[Estratto della pagina]
* * * * *
La schizofrenia è un disturbo mentale caratterizzato da turbe nella forma e nel contenuto del pensiero, dell’umore, della comprensione del sé e delle relazioni esterne e comportamenti. I sintomi più comuni, la cui durata deve essere superiore a sei mesi per poter parlare propriamente di schizofrenia, includono allucinazioni uditive, deliri paranoidi e pensieri o discorsi disorganizzati.
Sfortunatamente è una condizione accompagnata da un significativo deficit nella vita sociale e professionale, il che conduce ad un forte disadattamento dell’individuo colpito. Tale malattia psichiatrica colpisce circa l’1% della popolazione.
Insorge comunemente nella tarda adolescenza ed è spesso una condizione che si protrae per tutta la vita, condannando gli affetti ad un’aspettativa di vita di 12-15 anni inferiore rispetto alla popolazione generale. I farmaci attualmente disponibili sono progettati per alleviare i sintomi, ma hanno successo solo in parte poichè solo nel 20 per cento dei pazienti si ottiene una riduzione dei sintomi. In particolare la base del trattamento è la somministrazione di un farmaco anti-psicotico, che sopprime principalmente l’attività del recettore della dopamina e talvolta della serotonina.
Le “vecchie” cause
Per la schizofrenia si ipotizza un’eziopatogenesi cosiddetta multifattoriale. Tra questi fattori si ritrovano l’ereditarietà, eventi avvenuti durante il periodo della gestazione, stress ambientale,stress psicologico, ipossia perinatale e infezioni esogene: contrarre ad esempio il virus influenzale durante il primo trimestre di gravidanza fa aumentare di circa sette volte il rischio di insorgenza della schizofrenia (anche se gli studi sembrano essere più concordi nel dire che potrebbe essere la risposta anticorpale, piuttosto che l’infezione, a causare i danni al cervello)
Purtroppo l’assenza di certezze assolute circa i meccanismi alla base della malattia sono in gran parte sconosciuti e questo ha ostacolato lo sviluppo di nuovi trattamenti, almeno fino ad ora…
Infatti è recente la pubblicazione, sulla prestigiosa rivista scientifica Molecular Psychiatry, di un lavoro portato avanti da un gruppo di ricercatori del Karolinska Institutet hanno cercato di svelare i meccanismi alla base della schizofrenia, collaborando al The Karolinska Schizophrenia Project (KaSP)
Cosa c’è di nuovo
I primissimi risultati dello studio metterebbero in evidenza nei pazienti con schizofrenia più bassi livelli di GABA, principale neurotrasmettitore inibitorio nei mammiferi, e alterazioni della risposta immunitaria locale (in particolare minore è la concentrazione di GABA più gravi sono i sintomi).
* * * * *
[Dati forniti]
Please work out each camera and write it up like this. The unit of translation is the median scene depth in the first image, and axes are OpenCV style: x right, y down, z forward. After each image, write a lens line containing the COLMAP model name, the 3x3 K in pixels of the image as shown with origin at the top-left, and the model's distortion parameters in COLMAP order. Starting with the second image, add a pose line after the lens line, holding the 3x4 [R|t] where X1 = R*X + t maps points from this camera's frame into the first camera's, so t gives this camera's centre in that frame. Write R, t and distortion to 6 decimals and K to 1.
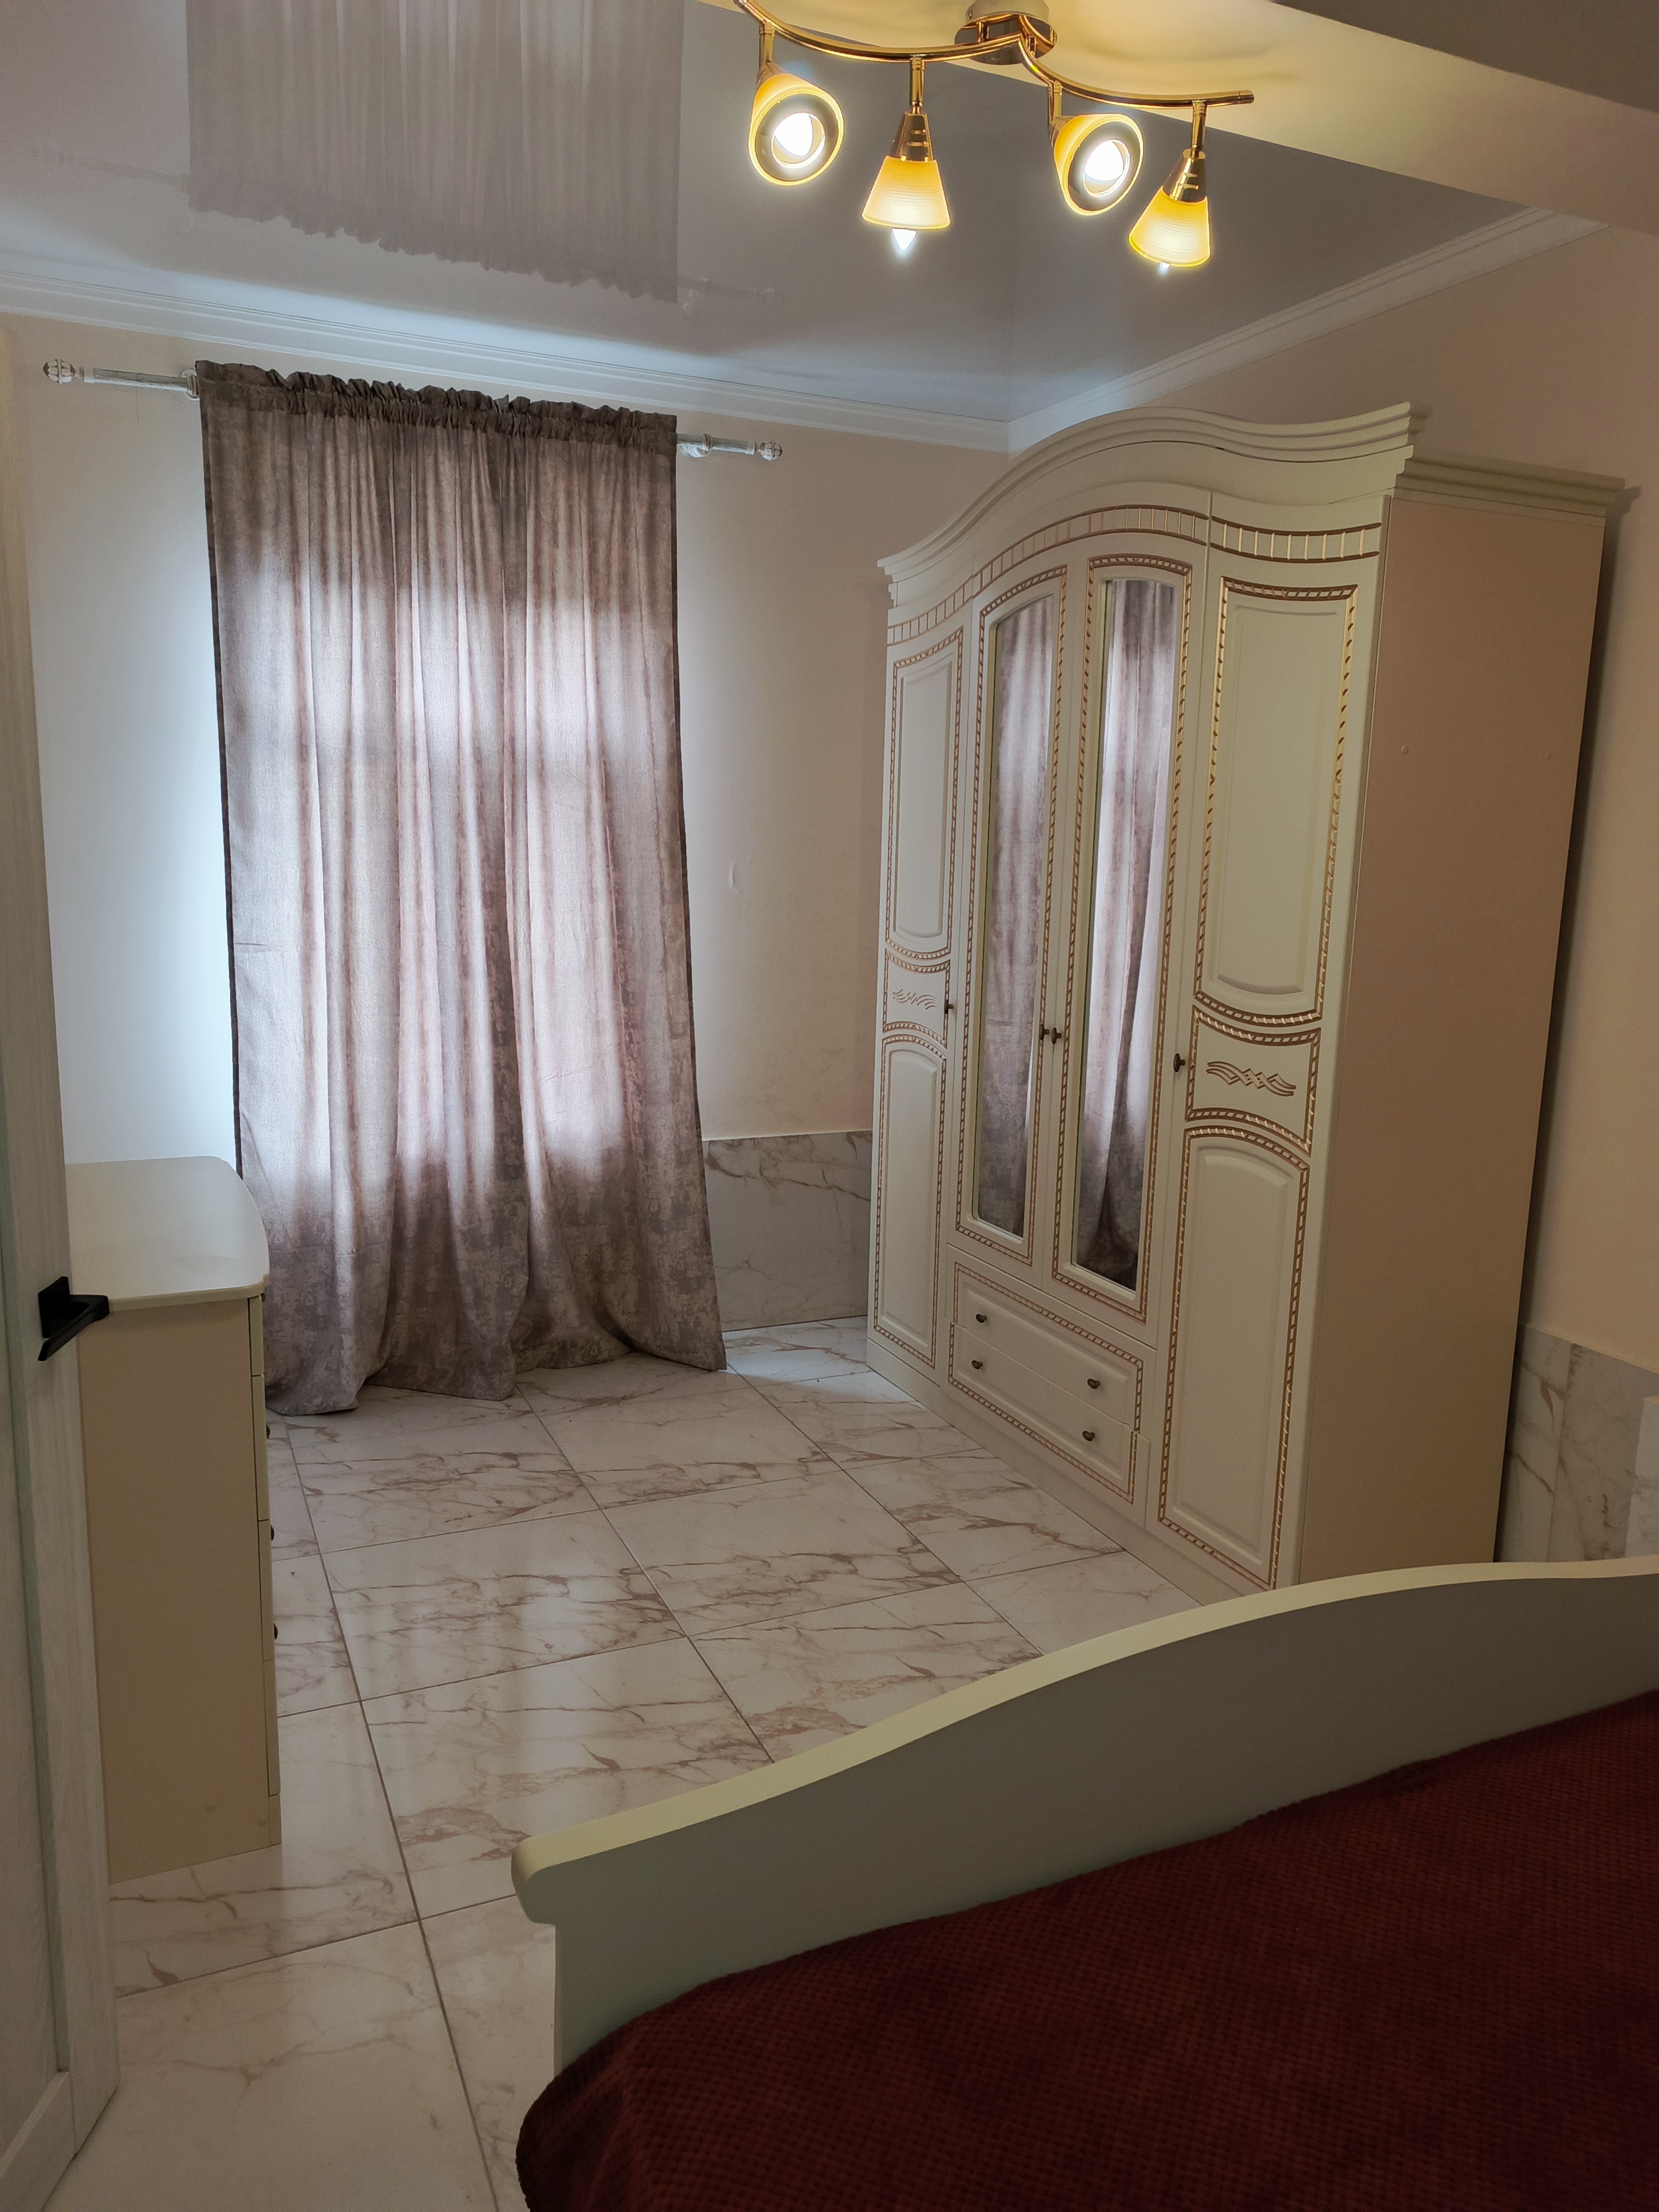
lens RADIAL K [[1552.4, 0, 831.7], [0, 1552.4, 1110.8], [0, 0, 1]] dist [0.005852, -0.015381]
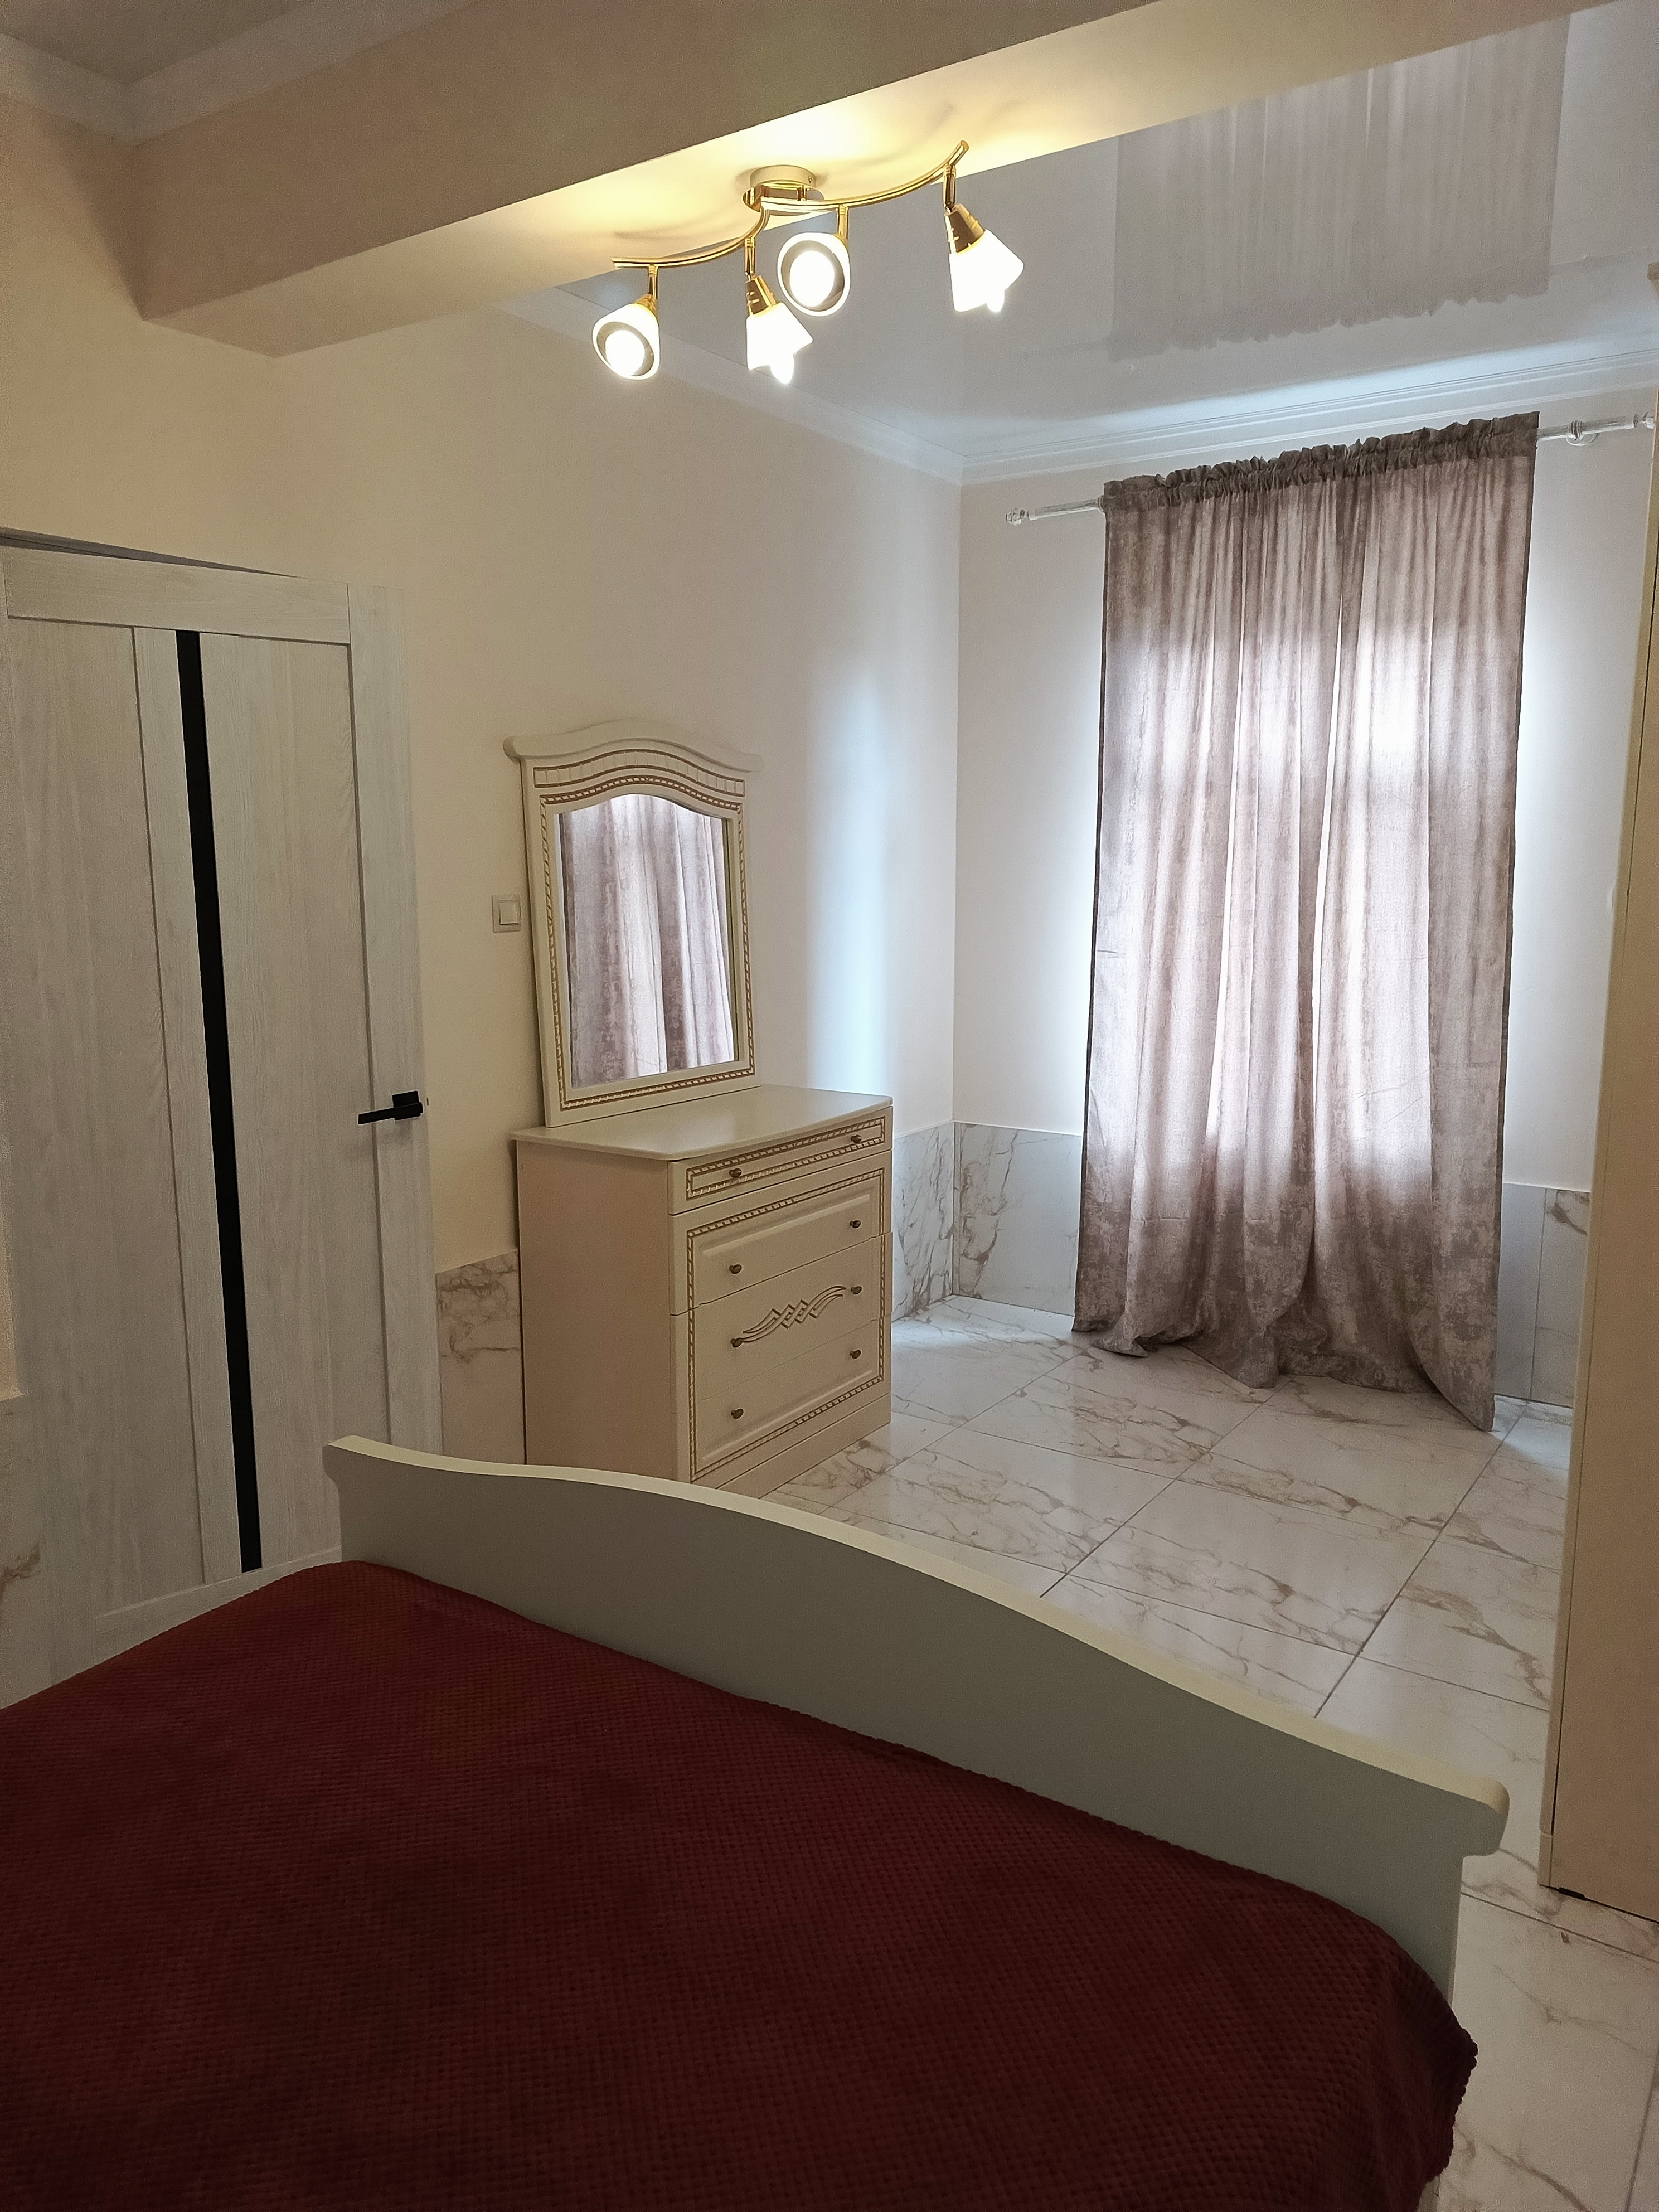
* * * * *
[Consegna A]
Rispondi in base al testo sulla schizofrenia:
(i) Quale quota della popolazione colpisce la malattia?
(ii) In quale percentuale di pazienti i farmaci attuali ottengono una riduzione dei sintomi?
(iii) Su quale rivista è uscito il lavoro dei ricercatori del Karolinska Institutet?
[Consegna B] Cita dal testo sulla schizofrenia il passo che comincia con "Insorge comunemente nella" e finisce con "talvolta della serotonina.".
[Consegna C] Elenca tutti i fattori dell'eziopatogenesi multifattoriale che il testo sulla schizofrenia nomina.

[Soluzione dell'esercizio A]
(i) Circa l'1% della popolazione.
(ii) Nel 20 per cento dei pazienti.
(iii) Su Molecular Psychiatry.

[Soluzione dell'esercizio B]
Insorge comunemente nella tarda adolescenza ed è spesso una condizione che si protrae per tutta la vita, condannando gli affetti ad un’aspettativa di vita di 12-15 anni inferiore rispetto alla popolazione generale. I farmaci attualmente disponibili sono progettati per alleviare i sintomi, ma hanno successo solo in parte poichè solo nel 20 per cento dei pazienti si ottiene una riduzione dei sintomi. In particolare la base del trattamento è la somministrazione di un farmaco anti-psicotico, che sopprime principalmente l’attività del recettore della dopamina e talvolta della serotonina.

[Soluzione dell'esercizio C]
- ereditarietà
- eventi avvenuti durante il periodo della gestazione
- stress ambientale
- stress psicologico
- ipossia perinatale
- infezioni esogene